Against guaranteed bonuses
The level of profits demanded by shareholders of financial firms increasingly require banks to raise their level of risk taking. Someone who knows that even if he loses everything he’ll still take home a million bucks can afford to be more daring than someone who is worried about paying his mortgage.
This argument doesn’t really stand up to scrutiny: if it were really true, then guaranteed bonuses would be most common among veteran senior traders whom the bank knows well. In fact, they’re overwhelmingly used to poach new traders to a desk, and expire after a year or two.
It’s also not true that shareholders are requiring banks to increase their level of risk taking — they’ve seen where that leads. Riskier banks always trade on lower p/e multiples than boring banks which take very little risk. Invariably, when banks take on lots of risk, their employees get most of the upside while their shareholders wind up with the first loss.

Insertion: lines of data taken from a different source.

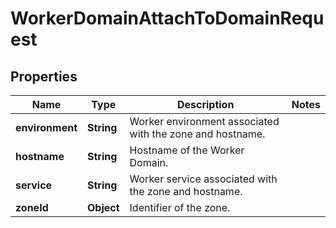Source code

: 

# WorkerDomainAttachToDomainRequest


## Properties

| Name | Type | Description | Notes |
|------------ | ------------- | ------------- | -------------|
|**environment** | **String** | Worker environment associated with the zone and hostname. |  |
|**hostname** | **String** | Hostname of the Worker Domain. |  |
|**service** | **String** | Worker service associated with the zone and hostname. |  |
|**zoneId** | **Object** | Identifier of the zone. |  |




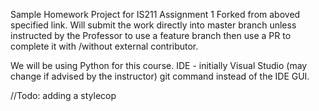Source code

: Sample Homework Project for IS211 Assignment 1
Forked from aboved specified link.
Will submit the work directly into master branch unless instructed by the Professor to use a feature branch then use a PR to complete it with /without external contributor. 

We will be using Python for this course.
IDE - initially Visual Studio (may change if advised by the instructor)
git command instead of the IDE GUI.

//Todo:
adding a stylecop
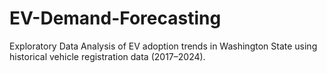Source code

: # EV-Demand-Forecasting
Exploratory Data Analysis of EV adoption trends in Washington State using historical vehicle registration data (2017–2024).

The fact is that guaranteed bonuses are a tool used by smaller, weaker banks who are desperately trying to beef up their trading desks to compete more effectively with the larger trading powerhouses. You don’t hear much about Goldman Sachs or Citadel paying their traders guaranteed bonuses. It’s also a fact that most of the time the smaller, weaker banks, after spending enormous amounts of money on guaranteed bonuses and the like, end up failing and dismantling those desks: the bonuses are simply a transfer of wealth from shareholders to opportunistic traders, and/or a way to persuade traders to join a weaker shop even though it’s more likely to fail. They do neither the shareholders nor the system as a whole any good at all.